I would call and get an estimate for this unless you have prior roofing experience.


----------



## Learn as i go (Mar 8, 2011)

Thanks for the reply. Just to clarify, are you saying the apron is just the rubber flashing, or both the rubber and metal along the entire length of the roof? if it's just the rubber, then i wouldn't need to loosen anything except the edges of the metal L-flashing that it's pinned under. it doesn't really go up the wall at all... just TO the wall under the windows, where someone used cement or something to seal the seam (and it's cracking now). Any new flashing can't go 4" inches up the wall because the window sills are less than 2" from the roof. i can bend some L-flashing or step flashing to fit under the windows so that it goes up the wall to the sill and seal the seam there with cement or silicone. that would at least raise the seam more than an inch above the roof and make it extremely difficult for water to get to it... right now, the rain just needs to be a bit horizontal to hit the cracking seam.

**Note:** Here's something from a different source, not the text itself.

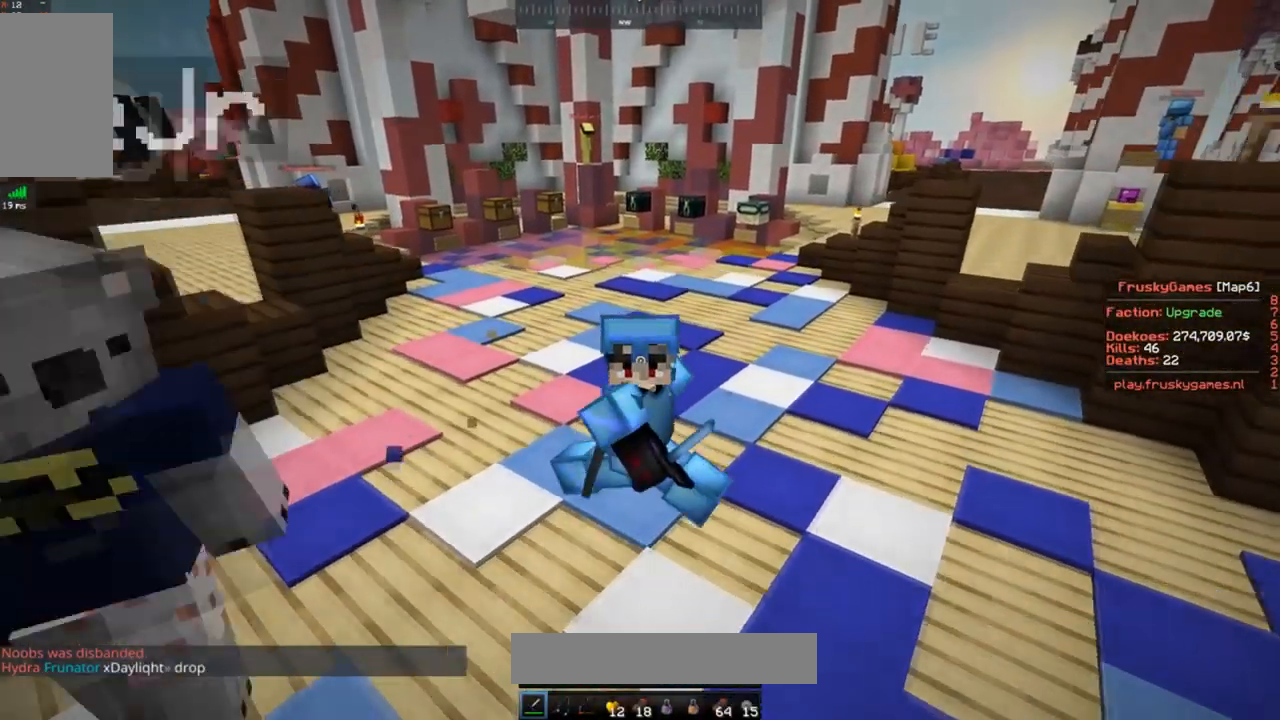
{"keys": ["s", "w"], "mouse": [], "events": [[400, "w", "down"]]}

as for the rest of the flashing, it seems that all i really need to do extend the flashing out beyond the edge of the roof and add a kickout diverter. if anyone has suggestions for that, i'd be interested to hear.

for right now, it looks like we're in for another 3" of rain here in MD today, so i'm just going to keep my plastic-wrap "tarp" there... hopefully i'll get some verification that the source of the leak showing up in the sunroom is under that far right window. roof repairs will come this weekend.


----------



## 1985gt (Jan 8, 2011)

The rubber is not really a flashing, its there because the "roofer" was lazy and didnt want to do as Roofmaster said. Should be the "L" shaped metal across the whole wall of hte house. Carfully trimmed and fitted along the windows. You do have to remove or loosen the siding to do this properly other wise the wate might be able to get in behind the siding and flashing. Its not really alot of work its technical work. Too many people think they can do roofing then they find them selfs in over there head. Instead of chewing crow and having someone do it right they fudge thier way around it.


----------



## Learn as i go (Mar 8, 2011)

thanks for the info. so i'll need to tuck the flashing in behind the siding and j-channel, but does the flashing need to also go behind the sheathing paper? i assume the bottom edge of the paper is behind the siding and within 3-4 inches of the roof. would i tape that seam or use a sealant?

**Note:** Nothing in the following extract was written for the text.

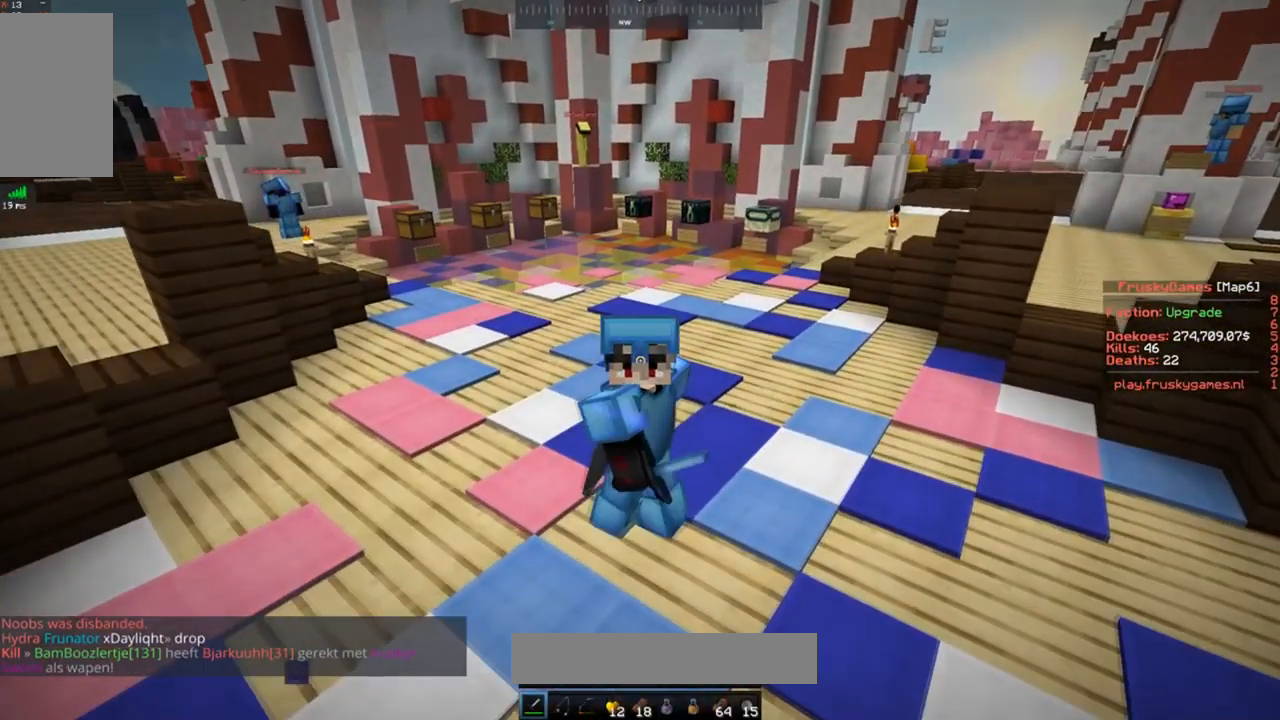
{"keys": [], "mouse": [], "events": [[66, "s", "up"], [100, "w", "up"]]}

also, i'd read that soldering is best, but would some roofing cement be good enough for where one piece of metal laps over another? and same question for how to seal the space between the top of the flashing and the bottom of the window sills... i assume some roofing cement would be better than silicone?

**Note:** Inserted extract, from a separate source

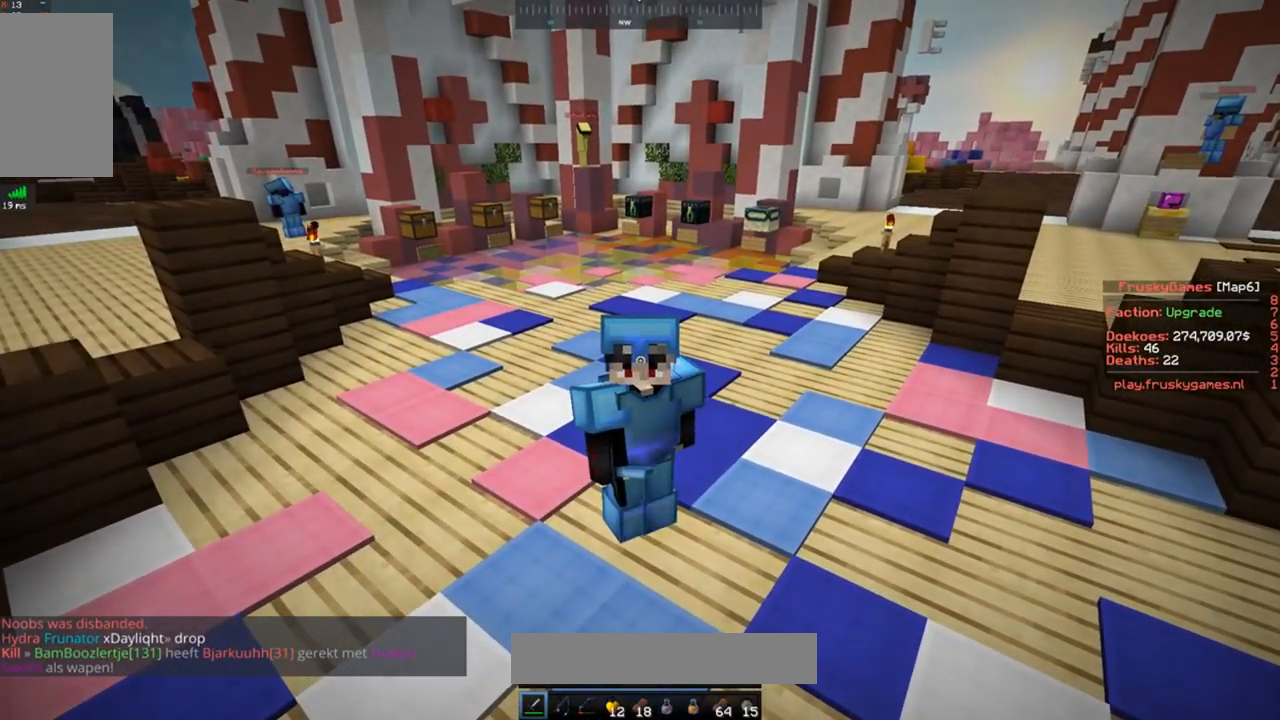
{"keys": [], "mouse": [], "events": []}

not sure whether i'm going to replace the entire wall of flashing or just the rubber section, but do you think i should at least add a kickout diverter flashing to each end of the wall? seems like what's showing in the 2nd photo above and the one attached here aren't correct.

one more quick question: is the aluminum angle flashing here the right product to use (i'd probably have to reduce that 120 degree angle a bit):
http://www.homedepot.com/Building-Materials/h_d1/N-5yc1vZaqns/R-100081760/h_d2/ProductDisplay?langId=-1&storeId=10051&catalogId=10053

thanks again!


----------



## 1985gt (Jan 8, 2011)

Learn as i go said:


> thanks for the info. so i'll need to tuck the flashing in behind the siding and j-channel, but does the flashing need to also go behind the sheathing paper? i assume the bottom edge of the paper is behind the siding and within 3-4 inches of the roof. would i tape that seam or use a sealant?
> Yes behind the paper if there is any. You wouldnt need to tape or caulk it as the water will run off easy on the vertical surface.
> 
> also, i'd read that soldering is best, but would some roofing cement be good enough for where one piece of metal laps over another? and same question for how to seal the space between the top of the flashing and the bottom of the window sills... i assume some roofing cement would be better than silicone?
> ...


 
Your welcome, and good luck


----------



## Roofmaster417 (Jun 9, 2010)

1985gt said:


> Your welcome, and good luck


 
Very informative,,,,,,,,,,,,,,,I agree


----------



## Learn as i go (Mar 8, 2011)

i started this thread 3.5 years ago and replaced the apron flashing as discussed above. the leak did seem to be fixed for awhile, though i can't be sure my repair stopped it because it only ever leaked during heavy storms when the wind was blowing in a certain direction. regardless, the leak returned several months ago, along with a couple other leaks around the house, so I'm getting the roof replaced (house build in 1995, so it's due). my question now is how much should be done? one roofer told me that it's very possible that it's not the roof-to-wall seam that's leaking but rather the window... so i might need to either caulk or replace them. another roofer said that if i wanted to be handy on job day, he'd help me remove the windows, properly flash through the frames (after tear-off but before new shingles), and then reinstall the same windows... though i think that'd add significantly to his price. if it is in fact the window leaking through cracks in the sill, would flashing the bottom of the frame be sufficient to divert any water coming down out to the roof rather than down into the wall? the same guy said he could alternatively (and much less expensive i think) cut into the wall below the window and jam the new metal flashing in there with sealant. i could just replace the windows, but we're planning to sell the house within a year or 2, so unnecessary window replacements aren't a good investment for us right now, especially if it's only one room being replaced. i was thinking that in order to properly flash the windows, that'd have to be done after tear-off but before reshingle. however, would it be possible to do it properly even after the roof is replaced? would it require taking up a row or 2 of shingles and then replacing them on top of the new flashing? or would it be possible to just use flexible self-adhesive window flashing to counter-flash the apron installed by the roofer?


----------



## Windows on Wash (Aug 30, 2011)

Water test the window and figure out where the leak is coming from. If it's a flashing issue no reason you should be able to reflash and seal that window up.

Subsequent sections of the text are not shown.